**WHAT THIS TASK INVOLVES:** In the data below, which lines hold "zijn"? Copy every one.

(Items listed in a dataset)

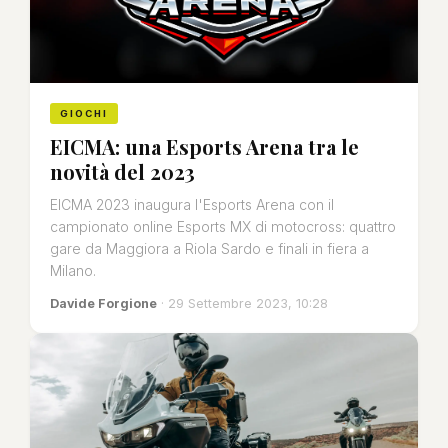
GIOCHI
EICMA: una Esports Arena tra le
novità del 2023
EICMA 2023 inaugura l'Esports Arena con il
campionato online Esports MX di motocross: quattro
gare da Maggiora a Riola Sardo e finali in fiera a
Milano.
Davide Forgione
· 29 Settembre 2023, 10:28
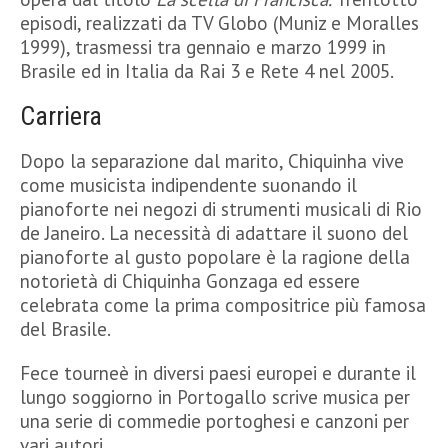
episodi, realizzati da TV Globo (Muniz e Moralles
1999), trasmessi tra gennaio e marzo 1999 in
Brasile ed in Italia da Rai 3 e Rete 4 nel 2005.
Carriera
Dopo la separazione dal marito, Chiquinha vive
come musicista indipendente suonando il
pianoforte nei negozi di strumenti musicali di Rio
de Janeiro. La necessità di adattare il suono del
pianoforte al gusto popolare è la ragione della
notorietà di Chiquinha Gonzaga ed essere
celebrata come la prima compositrice più famosa
del Brasile.
Fece tourneè in diversi paesi europei e durante il
lungo soggiorno in Portogallo scrive musica per
una serie di commedie portoghesi e canzoni per
vari autori.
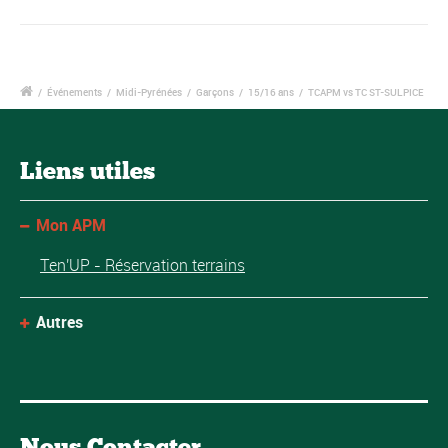
/
Événements
/
Midi-Pyrénées
/
Garçons
/
15/16 ans
/
TCAPM vs TC ST-SULPICE
Liens utiles
Mon APM
Ten'UP - Réservation terrains
Autres
Nous Contacter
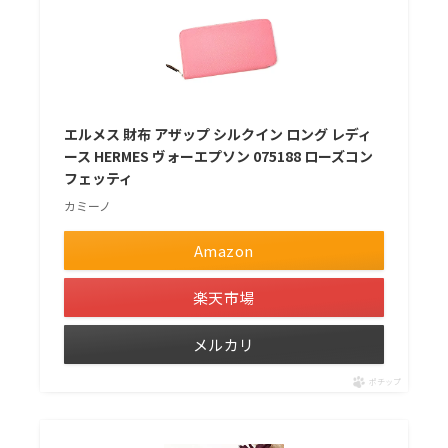
エルメス 財布 アザップ シルクイン ロング レディ
ース HERMES ヴォーエプソン 075188 ローズコン
フェッティ
カミーノ
Amazon
楽天市場
メルカリ
ポチップ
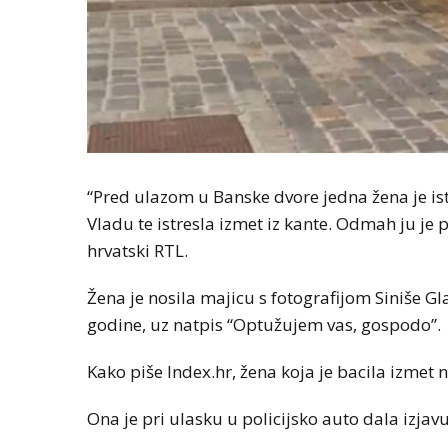
“Pred ulazom u Banske dvore jedna žena je ist
Vladu te istresla izmet iz kante. Odmah ju je p
hrvatski RTL.
Žena je nosila majicu s fotografijom Siniše G
godine, uz natpis “Optužujem vas, gospodo”.
Kako piše Index.hr, žena koja je bacila izmet n
Ona je pri ulasku u policijsko auto dala izjavu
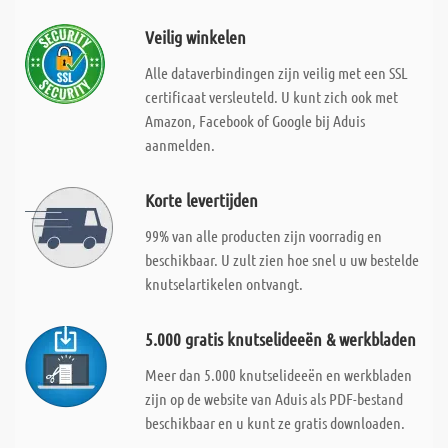
Veilig winkelen
Alle dataverbindingen zijn veilig met een SSL
certificaat versleuteld. U kunt zich ook met
Amazon, Facebook of Google bij Aduis
aanmelden.
Korte levertijden
99% van alle producten zijn voorradig en
beschikbaar. U zult zien hoe snel u uw bestelde
knutselartikelen ontvangt.
5.000 gratis knutselideeën & werkbladen
Meer dan 5.000 knutselideeën en werkbladen
zijn op de website van Aduis als PDF-bestand
beschikbaar en u kunt ze gratis downloaden.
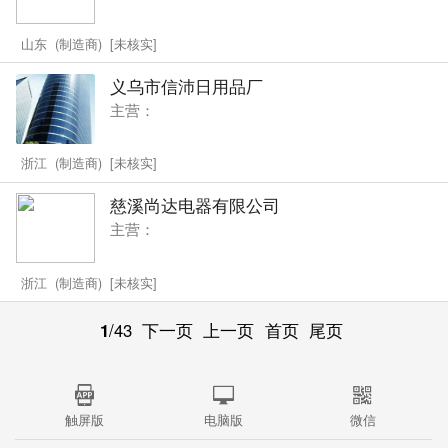
山东 (制造商) [未核实]
义乌市信沛日用品厂
主营：
浙江 (制造商) [未核实]
慈溪尚达电器有限公司
主营：
浙江 (制造商) [未核实]
1
/43
下一页
上一页
首页
尾页
触屏版
电脑版
微信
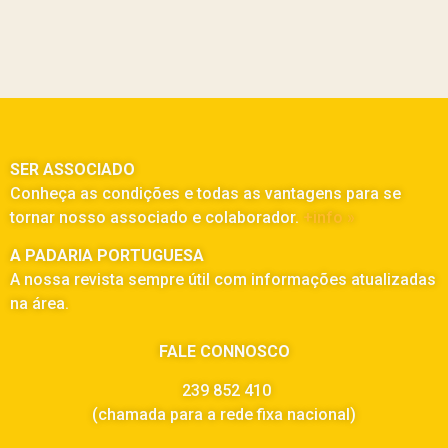
SER ASSOCIADO
Conheça as condições e todas as vantagens para se
tornar nosso associado e colaborador.
+info »
A PADARIA PORTUGUESA
A nossa revista sempre útil com informações atualizadas
na área.
FALE CONNOSCO
239 852 410
(chamada para a rede fixa nacional)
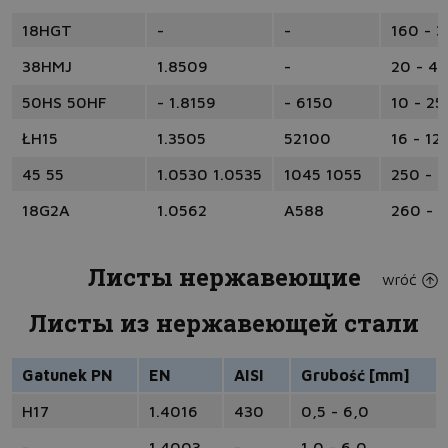
18HGT
-
-
160 - 
38HMJ
1.8509
-
20 - 4
50HS 50HF
- 1.8159
- 6150
10 - 25
ŁH15
1.3505
52100
16 - 12
45 55
1.0530 1.0535
1045 1055
250 - 
18G2A
1.0562
A588
260 - 
Листы нержавеющие
wróć
Листы из нержавеющей стали
Gatunek PN
EN
AISI
Grubość [mm]
H17
1.4016
430
0,5 - 6,0
-
1.4003
-
1,0 - 6,0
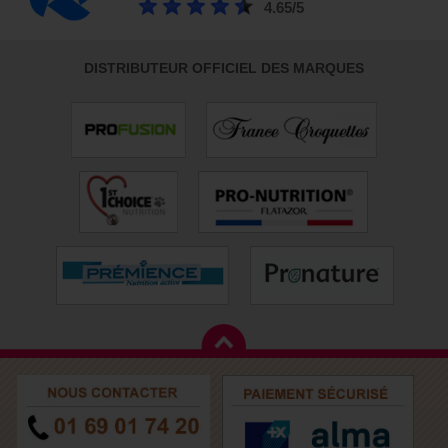
4.65/5
DISTRIBUTEUR OFFICIEL DES MARQUES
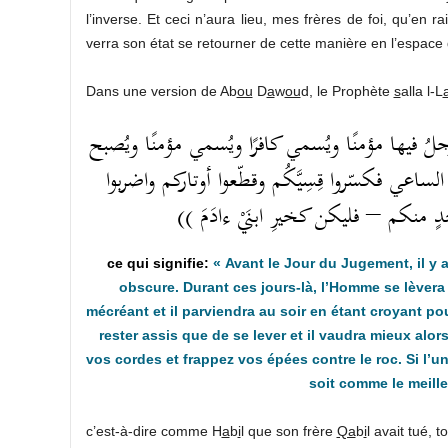
l’inverse. Et ceci n’aura lieu, mes frères de foi, qu’en 
verra son état se retourner de cette manière en l’espace d
Dans une version de Ab
ou
D
a
w
ou
d, le Prophète
s
alla l-L
(( الرجلُ فيها مؤمنًا ويُسمي كافرًا ويُسمي مؤمنًا ويُصبح
الساعي فكسّروا قِسِيَّكُم وقطّعوا أوتاركم واضربوا
أحدٍ منكم – فليكن كخيرِ ابنَيْ ءادَمَ
« Avant le Jour du Jugement, il y
obscure. Durant ces jours-là, l’Homme se lèvera 
mécréant et il parviendra au soir en étant croyant po
rester assis que de se lever et il vaudra mieux alo
vos cordes et frappez vos épées contre le roc. Si l’un
soit comme le meille
c’est-à-dire comme H
a
b
i
l que son frère
Qa
b
i
l avait tué, 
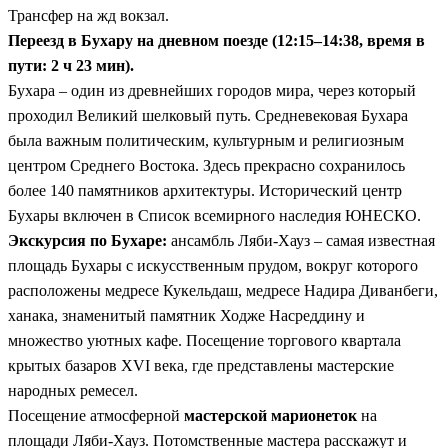
Трансфер на жд вокзал.
Переезд в Бухару на дневном поезде (12:15–14:38, время в
пути: 2 ч 23 мин).
Бухара – один из древнейших городов мира, через который
проходил Великий шелковый путь. Средневековая Бухара
была важным политическим, культурным и религиозным
центром Среднего Востока. Здесь прекрасно сохранилось
более 140 памятников архитектуры. Исторический центр
Бухары включен в Список всемирного наследия ЮНЕСКО.
Экскурсия по Бухаре:
ансамбль Ляби-Хауз – самая известная
площадь Бухары с искусственным прудом, вокруг которого
расположены медресе Кукельдаш, медресе Надира Диванбеги,
ханака, знаменитый памятник Ходже Насреддину и
множество уютных кафе. Посещение торгового квартала
крытых базаров XVI века, где представлены мастерские
народных ремесел.
Посещение атмосферной
мастерской марионеток
на
площади Ляби-Хауз. Потомственные мастера расскажут и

**WRITTEN SOLUTION:**
Alle dataverbindingen zijn veilig met een SSL
99% van alle producten zijn voorradig en
zijn op de website van Aduis als PDF-bestand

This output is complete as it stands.